Instrução 1:
Selecione todas as linhas dos registos que contêm a palavra "green", tendo em conta maiúsculas e minúsculas.

A responsabilidade da EMP01..., junto da Caixa a 18 de Março de 2021 era de 75.000€ + 150.000€, no total de 225.000€. O empréstimo de 75.000€, foi liquidado no dia do vencimento com transferência da minha conta pessoal para a conta da EMP01.... Os restantes 150.000€ com vencimento em 18/06/2021deverão ser pagos por ambos os sócios em partes iguais, já que a empresa EMP01... não se encontra com fundos monetários para o fazer, venho por este meio informar V. Exas. que me responsabilizo pelo pagamento de 75.000€, mediante condições a combinar.
Com este pagamento de 75.000€ e o já efectuado em 18/03 do mesmo montante, perfaz pela minha parte o montante de 150.000€ ou seja 2/3 do total de 225.000€.
Esse valor por mim pago corresponde à responsabilidade da minha cota na empresa EMP01... e portanto da minha responsabilidade na mesma.”
24. A Caixa Geral de Depósitos não aceitou a proposta apresentada pelo autor, exigindo o pagamento da dívida pela totalidade.
25. Por carta de 15 de Julho de 2021, a sociedade EMP01... foi informada da situação de incumprimento e da remessa do processo para o Pólo Negocial de Empresas de Coimbra.
26. Com a data de 20 de Julho de 2021, a sociedade EMP01... recebeu um segundo aviso de incumprimento, no qual se dava nota de que o capital vencido e comissões ascendia a € 149.554,85 e que já se encontrava com 32 dias de incumprimento.
27. Com data de 15 de Julho de 2021, e sujeito ao assunto “Situação de Incumprimento”, a Caixa Geral de Depósitos enviou ao autor uma carta com a referência DAP UAP – PNE Coimbra ...44/21 e com o seguinte teor:
“Exmo. Senhor
Informamos que os processos relativos a responsabilidades de crédito da empresa EMP01..., Lda, junto da Caixa Geral de Depósitos, face aos atrasos verificados, com valor global em dívida nesta data de 149.939,06 €, foram afetos à DAP – Polo Negocial de Empresas de Coimbra.
Por este facto e na qualidade de fiador/avalista nas referidas operações, informamos que a partir de agora deverão tratar todos os assuntos com EE, colocado nesta Direção, através do tel. ...96; ..........@.....
Caso não se mostre liquidada a situação de atraso nos próximos 8 dias, e até lá não se perspetive uma solução com vista à sua total regularização, ver-nos-emos forçados ao envio dos processos para cobrança coerciva.
Ficamos, contudo, a aguardar a posição de V. Exa. de modo a evitar a solução descrita.”
28. Igual carta foi remetida ao réu.

Dados registados:

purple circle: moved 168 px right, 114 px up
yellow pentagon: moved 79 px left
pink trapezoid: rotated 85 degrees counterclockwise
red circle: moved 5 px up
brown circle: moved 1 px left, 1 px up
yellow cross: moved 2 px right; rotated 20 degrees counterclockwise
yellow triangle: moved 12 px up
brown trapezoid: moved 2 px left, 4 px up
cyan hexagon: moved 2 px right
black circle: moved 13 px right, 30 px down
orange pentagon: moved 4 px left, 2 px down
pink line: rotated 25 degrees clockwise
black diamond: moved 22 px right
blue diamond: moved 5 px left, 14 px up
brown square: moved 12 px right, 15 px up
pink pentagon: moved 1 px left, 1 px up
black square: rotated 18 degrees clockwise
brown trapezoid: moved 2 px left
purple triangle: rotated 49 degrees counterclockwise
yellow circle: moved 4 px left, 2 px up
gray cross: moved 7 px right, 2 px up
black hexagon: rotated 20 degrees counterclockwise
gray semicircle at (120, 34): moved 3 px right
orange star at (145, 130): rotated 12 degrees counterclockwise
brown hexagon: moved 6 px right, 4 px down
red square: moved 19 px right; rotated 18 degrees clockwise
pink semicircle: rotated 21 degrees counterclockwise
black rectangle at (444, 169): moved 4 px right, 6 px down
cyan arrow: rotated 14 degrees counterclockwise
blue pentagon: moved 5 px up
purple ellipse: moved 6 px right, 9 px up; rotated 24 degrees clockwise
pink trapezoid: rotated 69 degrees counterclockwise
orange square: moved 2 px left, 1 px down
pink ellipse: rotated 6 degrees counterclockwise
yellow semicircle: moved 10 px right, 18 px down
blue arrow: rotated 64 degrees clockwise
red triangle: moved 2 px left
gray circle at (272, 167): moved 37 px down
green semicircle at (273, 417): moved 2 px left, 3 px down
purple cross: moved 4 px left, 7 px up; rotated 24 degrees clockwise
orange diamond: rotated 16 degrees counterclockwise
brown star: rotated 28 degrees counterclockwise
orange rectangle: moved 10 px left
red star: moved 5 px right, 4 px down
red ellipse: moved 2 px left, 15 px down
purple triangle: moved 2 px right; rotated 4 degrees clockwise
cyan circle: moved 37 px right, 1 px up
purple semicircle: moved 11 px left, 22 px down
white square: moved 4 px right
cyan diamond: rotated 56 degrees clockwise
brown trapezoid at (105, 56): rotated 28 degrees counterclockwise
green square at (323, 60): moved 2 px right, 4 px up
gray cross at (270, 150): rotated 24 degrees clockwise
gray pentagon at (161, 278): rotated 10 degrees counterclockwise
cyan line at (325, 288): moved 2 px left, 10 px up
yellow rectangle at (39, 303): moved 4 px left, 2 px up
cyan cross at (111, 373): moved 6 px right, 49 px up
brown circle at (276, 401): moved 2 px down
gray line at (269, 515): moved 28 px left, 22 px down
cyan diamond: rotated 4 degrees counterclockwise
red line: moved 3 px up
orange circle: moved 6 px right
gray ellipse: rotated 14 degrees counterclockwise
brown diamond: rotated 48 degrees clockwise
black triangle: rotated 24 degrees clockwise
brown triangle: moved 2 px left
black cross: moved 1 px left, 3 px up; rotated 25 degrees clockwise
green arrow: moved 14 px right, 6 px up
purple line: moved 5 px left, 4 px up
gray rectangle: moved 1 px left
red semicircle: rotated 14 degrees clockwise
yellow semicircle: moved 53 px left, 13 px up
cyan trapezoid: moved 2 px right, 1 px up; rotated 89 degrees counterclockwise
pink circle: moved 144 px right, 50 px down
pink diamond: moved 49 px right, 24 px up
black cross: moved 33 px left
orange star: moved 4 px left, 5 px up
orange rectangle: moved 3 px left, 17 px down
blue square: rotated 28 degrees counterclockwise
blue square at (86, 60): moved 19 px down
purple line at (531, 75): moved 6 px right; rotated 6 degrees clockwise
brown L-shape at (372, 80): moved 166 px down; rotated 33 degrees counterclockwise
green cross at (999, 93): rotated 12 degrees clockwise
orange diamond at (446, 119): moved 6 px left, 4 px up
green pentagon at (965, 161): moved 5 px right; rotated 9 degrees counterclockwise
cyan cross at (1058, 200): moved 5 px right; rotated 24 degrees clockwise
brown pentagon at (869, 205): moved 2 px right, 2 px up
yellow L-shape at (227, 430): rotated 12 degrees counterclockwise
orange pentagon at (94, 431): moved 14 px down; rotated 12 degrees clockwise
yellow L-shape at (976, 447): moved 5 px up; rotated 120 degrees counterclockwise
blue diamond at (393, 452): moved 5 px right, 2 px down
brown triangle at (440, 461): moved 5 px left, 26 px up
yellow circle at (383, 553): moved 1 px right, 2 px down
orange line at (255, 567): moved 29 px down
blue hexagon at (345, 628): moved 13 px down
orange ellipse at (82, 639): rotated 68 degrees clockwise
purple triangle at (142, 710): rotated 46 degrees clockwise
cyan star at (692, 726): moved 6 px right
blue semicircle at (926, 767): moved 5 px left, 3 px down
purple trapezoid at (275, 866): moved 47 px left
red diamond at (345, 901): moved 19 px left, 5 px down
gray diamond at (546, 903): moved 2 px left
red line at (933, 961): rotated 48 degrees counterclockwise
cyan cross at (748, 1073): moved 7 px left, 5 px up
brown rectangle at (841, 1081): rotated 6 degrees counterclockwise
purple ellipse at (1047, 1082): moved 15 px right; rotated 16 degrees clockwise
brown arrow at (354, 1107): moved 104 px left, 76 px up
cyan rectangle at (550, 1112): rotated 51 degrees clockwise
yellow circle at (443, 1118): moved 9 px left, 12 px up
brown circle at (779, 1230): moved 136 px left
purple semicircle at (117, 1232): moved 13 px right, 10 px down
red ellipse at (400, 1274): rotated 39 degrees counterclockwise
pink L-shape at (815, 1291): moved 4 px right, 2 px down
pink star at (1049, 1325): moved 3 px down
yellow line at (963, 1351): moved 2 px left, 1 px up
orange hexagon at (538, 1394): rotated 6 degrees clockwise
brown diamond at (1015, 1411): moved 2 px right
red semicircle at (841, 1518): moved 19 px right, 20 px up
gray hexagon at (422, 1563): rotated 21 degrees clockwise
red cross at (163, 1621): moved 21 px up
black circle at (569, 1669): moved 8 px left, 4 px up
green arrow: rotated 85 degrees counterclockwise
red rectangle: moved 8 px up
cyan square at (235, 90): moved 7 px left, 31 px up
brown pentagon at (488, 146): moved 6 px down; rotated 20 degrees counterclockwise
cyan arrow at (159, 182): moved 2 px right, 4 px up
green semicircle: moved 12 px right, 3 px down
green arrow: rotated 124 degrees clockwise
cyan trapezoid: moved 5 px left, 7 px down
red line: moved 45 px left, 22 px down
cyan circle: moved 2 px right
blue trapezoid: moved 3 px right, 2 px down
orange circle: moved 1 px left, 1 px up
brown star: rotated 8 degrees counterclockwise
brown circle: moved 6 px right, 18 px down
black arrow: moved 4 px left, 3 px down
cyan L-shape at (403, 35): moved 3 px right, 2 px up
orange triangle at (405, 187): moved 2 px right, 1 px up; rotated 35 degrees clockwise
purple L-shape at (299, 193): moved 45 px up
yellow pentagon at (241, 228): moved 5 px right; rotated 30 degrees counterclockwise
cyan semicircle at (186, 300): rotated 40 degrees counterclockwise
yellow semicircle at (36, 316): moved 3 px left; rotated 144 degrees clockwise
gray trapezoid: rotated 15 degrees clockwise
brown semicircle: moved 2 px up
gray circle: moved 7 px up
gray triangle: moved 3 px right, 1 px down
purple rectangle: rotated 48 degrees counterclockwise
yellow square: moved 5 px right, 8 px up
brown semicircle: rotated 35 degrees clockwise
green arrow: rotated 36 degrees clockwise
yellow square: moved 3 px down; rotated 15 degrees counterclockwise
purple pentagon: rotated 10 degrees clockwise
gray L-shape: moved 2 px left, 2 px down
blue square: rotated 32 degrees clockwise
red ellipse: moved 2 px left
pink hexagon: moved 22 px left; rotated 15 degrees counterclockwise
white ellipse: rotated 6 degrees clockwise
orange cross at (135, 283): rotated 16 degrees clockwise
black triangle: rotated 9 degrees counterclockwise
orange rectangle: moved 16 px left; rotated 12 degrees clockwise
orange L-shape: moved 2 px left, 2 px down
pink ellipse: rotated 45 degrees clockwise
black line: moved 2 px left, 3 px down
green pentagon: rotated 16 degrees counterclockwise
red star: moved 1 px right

Instrução 2:
Reescreva de forma mais breve o parágrafo do excerto acima que começa por "A responsabilidade da EMP01...", mantendo os factos principais.

Resposta correta 1:
green semicircle at (273, 417): moved 2 px left, 3 px down
green square at (323, 60): moved 2 px right, 4 px up
green arrow: moved 14 px right, 6 px up
green cross at (999, 93): rotated 12 degrees clockwise
green pentagon at (965, 161): moved 5 px right; rotated 9 degrees counterclockwise
green arrow: rotated 85 degrees counterclockwise
green semicircle: moved 12 px right, 3 px down
green arrow: rotated 124 degrees clockwise
green arrow: rotated 36 degrees clockwise
green pentagon: rotated 16 degrees counterclockwise

Resposta correta 2:
Em 18 de março de 2021, a EMP01... tinha junto da Caixa uma responsabilidade de 225.000€ (75.000€ + 150.000€). O empréstimo de 75.000€ foi liquidado no dia do vencimento, por transferência da minha conta pessoal para a conta da EMP01.... A empresa não tem fundos, pelo que os restantes 150.000€, com vencimento em 18/06/2021, deverão ser pagos pelos dois sócios em partes iguais. Responsabilizo-me pelo pagamento de 75.000€, em condições a combinar.